__Problem requirements__
Word for word, copy all the data and drop the pictures.

(Source records)
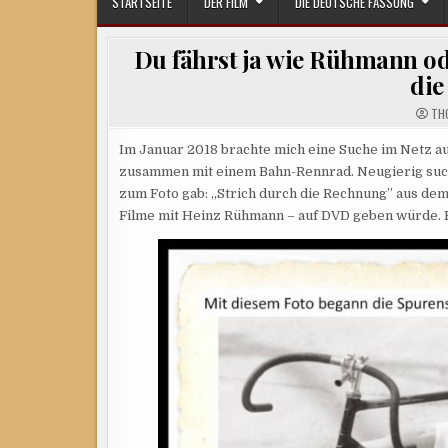
STARTSEITE
DER FILM
DIE DEUTSCHE FASSUNG
Du fährst ja wie Rühmann o
die
TH
Im Januar 2018 brachte mich eine Suche im Netz a
zusammen mit einem Bahn-Rennrad. Neugierig sucht
zum Foto gab: „Strich durch die Rechnung” aus dem 
Filme mit Heinz Rühmann – auf DVD geben würde. En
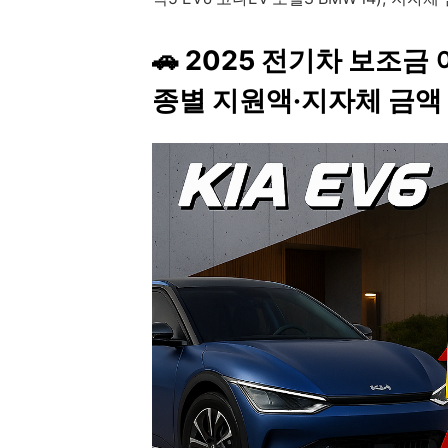
🚗
2025 전기차 보조금
종별 지원액·지자체 금액 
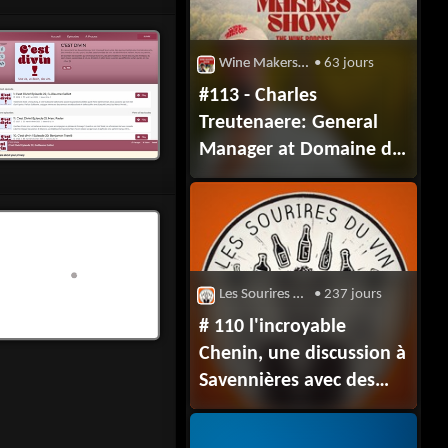
Wine Makers Show
• 63 jours
#113 - Charles
Treutenaere: General
Manager at Domaine de
Long Dai (DBR Lafite)
Les Sourires du Vin
• 237 jours
# 110 l'incroyable
Chenin, une discussion à
Savennières avec des
vignerons Passionnées.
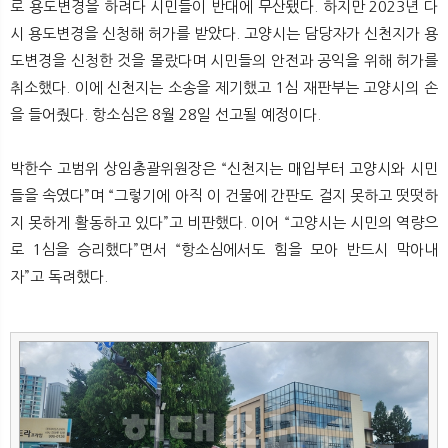
로 용도변경을 하려다 시민들이 반대에 무산됐다. 하지만 2023년 다
시 용도변경을 신청해 허가를 받았다. 고양시는 담당자가 신천지가 용
도변경을 신청한 것을 몰랐다며 시민들의 안전과 공익을 위해 허가를
취소했다. 이에 신천지는 소송을 제기했고 1심 재판부는 고양시의 손
을 들어줬다. 항소심은 8월 28일 선고될 예정이다.
박한수 고범위 상임총괄위원장은 “신천지는 매입부터 고양시와 시민
들을 속였다”며 “그렇기에 아직 이 건물에 간판도 걸지 못하고 떳떳하
지 못하게 활동하고 있다”고 비판했다. 이어 “고양시는 시민의 역량으
로 1심을 승리했다”면서 “항소심에서도 힘을 모아 반드시 막아내
자”고 독려했다.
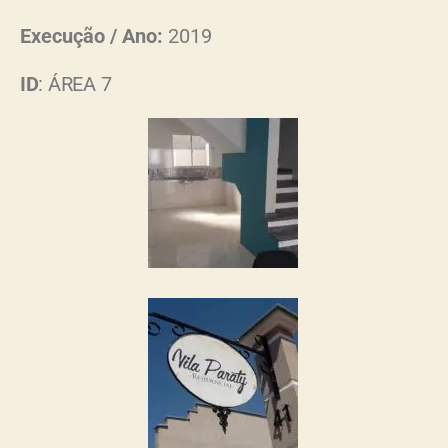
Execução / Ano:
2019
ID
: ÁREA 7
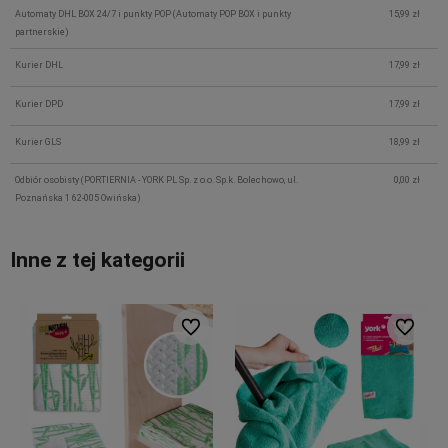
Automaty DHL BOX 24/7 i punkty POP
(Automaty POP BOX i punkty
15,99 zł
partnerskie)
Kurier DHL
17,99 zł
Kurier DPD
17,99 zł
Kurier GLS
18,99 zł
Odbiór osobisty
(PORTIERNIA - YORK PL Sp. z o.o. Sp.k. Bolechowo, ul.
0,00 zł
Poznańska 1 62-005 Owińska)
Inne z tej kategorii
Do ulubionych
Do ulubi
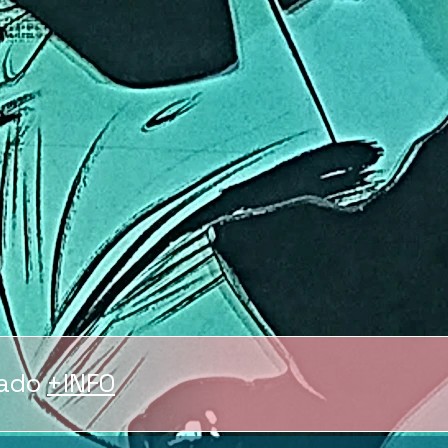
vado
+INFO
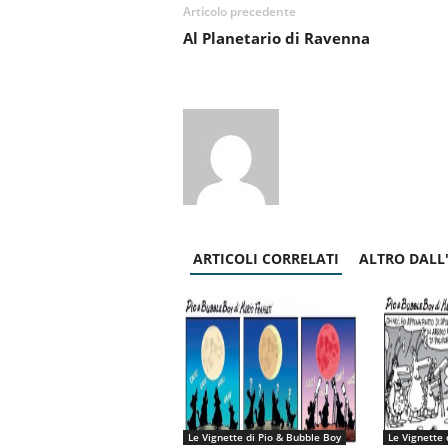
Articolo precedente
Al Planetario di Ravenna
ARTICOLI CORRELATI
ALTRO DALL
Le Vignette di Pio & Bubble Boy
Le Vignette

__Exercise output__
STARTSEITE
DER FILM
DIE DEUTSCHE FASSUNG
Du fährst ja wie Rühmann o
die
TH
Im Januar 2018 brachte mich eine Suche im Netz a
zusammen mit einem Bahn-Rennrad. Neugierig sucht
zum Foto gab: „Strich durch die Rechnung” aus dem 
Filme mit Heinz Rühmann – auf DVD geben würde. En
🚗
2025 전기차 보조금
종별 지원액·지자체 금액 
Wine Makers Show
• 63 jours
#113 - Charles
Treutenaere: General
Manager at Domaine de
Long Dai (DBR Lafite)
Les Sourires du Vin
• 237 jours
# 110 l'incroyable
Chenin, une discussion à
Savennières avec des
vignerons Passionnées.
로 용도변경을 하려다 시민들이 반대에 무산됐다. 하지만 2023년 다
시 용도변경을 신청해 허가를 받았다. 고양시는 담당자가 신천지가 용
도변경을 신청한 것을 몰랐다며 시민들의 안전과 공익을 위해 허가를
취소했다. 이에 신천지는 소송을 제기했고 1심 재판부는 고양시의 손
을 들어줬다. 항소심은 8월 28일 선고될 예정이다.
박한수 고범위 상임총괄위원장은 “신천지는 매입부터 고양시와 시민
들을 속였다”며 “그렇기에 아직 이 건물에 간판도 걸지 못하고 떳떳하
지 못하게 활동하고 있다”고 비판했다. 이어 “고양시는 시민의 역량으
로 1심을 승리했다”면서 “항소심에서도 힘을 모아 반드시 막아내
자”고 독려했다.
Execução / Ano:
2019
ID
: ÁREA 7
Automaty DHL BOX 24/7 i punkty POP
(Automaty POP BOX i punkty
15,99 zł
partnerskie)
Kurier DHL
17,99 zł
Kurier DPD
17,99 zł
Kurier GLS
18,99 zł
Odbiór osobisty
(PORTIERNIA - YORK PL Sp. z o.o. Sp.k. Bolechowo, ul.
0,00 zł
Poznańska 1 62-005 Owińska)
Inne z tej kategorii
Do ulubionych
Do ulubi
vado
+INFO
Articolo precedente
Al Planetario di Ravenna
ARTICOLI CORRELATI
ALTRO DALL
Le Vignette di Pio & Bubble Boy
Le Vignette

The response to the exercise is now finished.